Beth and Jim, a couple in their early 70’s, called Breathing Space for help downsizing. After sorting through the contents of one corner of their basement, they had a pile of items they no longer needed. But because many of the items either had value or were potentially useful, Jim and Beth had difficulty letting them go.
Looking around for a way to motivate this next step, I remembered seeing pictures of a young child in their living room. When I asked if she was a grandchild, they smiled and nodded, saying Casey was, “as precious as any grandchild.” Beth and Jim met her through the Fresh Air Fund and she’d been part of their family every summer for almost a decade.
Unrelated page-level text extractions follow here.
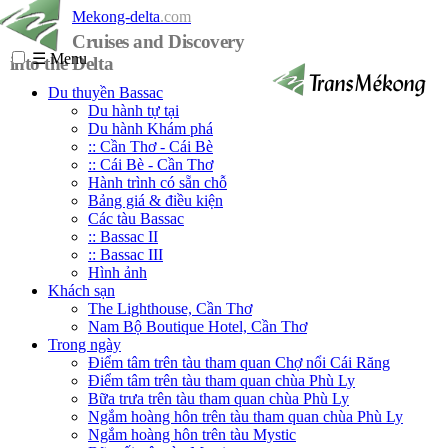
Mekong-delta
.com
Cruises and Discovery
☰
Menu
into the Delta
Du thuyền Bassac
Du hành tự tại
Du hành Khám phá
:: Cần Thơ - Cái Bè
:: Cái Bè - Cần Thơ
Hành trình có sẵn chỗ
Bảng giá & điều kiện
Các tàu Bassac
:: Bassac II
:: Bassac III
Hình ảnh
Khách sạn
The Lighthouse, Cần Thơ
Nam Bộ Boutique Hotel, Cần Thơ
Trong ngày
Điểm tâm trên tàu tham quan Chợ nổi Cái Răng
Điểm tâm trên tàu tham quan chùa Phù Ly
Bữa trưa trên tàu tham quan chùa Phù Ly
Ngắm hoàng hôn trên tàu tham quan chùa Phù Ly
Ngắm hoàng hôn trên tàu Mystic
Their love of this “granddaughter” gave me an idea. I asked, “What inspired you to open your home and your lives to a stranger?” At first, they were puzzled. Then they reflected, “We are so grateful for our family and the beauty around us. They’ve taught us that when love is shared, it grows. Inviting Casey into our family was a no-brainer.”
I then asked them to reassess the basement pile in light of the values which brought Casey into their lives: gratitude, service, beauty and generosity. Seen through the light of these values, the pile took on a different meaning. Jim and Beth realized that the items in question could make a big difference in other peoples’ lives. In this light, letting go of the pile became a reflection of their values.
By reminding us what we hold most dear in our lives, our values help us identify what is important to keep and what we can let go of. We clarify and strengthen our values by reinforcing them in this way. And when we’re faced with tough decisions, using our values as a lens helps us stay aligned with our truest selves.
If you’re stuck trying to decide whether to keep or let go of an item, ask yourself these questions:
1. Do I use it?
2. Do I love it?
3. Is it a treasure
4. Does it reflect my values?
Curious what Jim and Beth did with their pile? Stay tuned: you’ll find out next week!
And if you’re interested in exploring your individual values, take the questionnaire VIA Survey of Character Strengths on the Authentic Happiness site. The results may surprise you! But a value identified is a value worth living!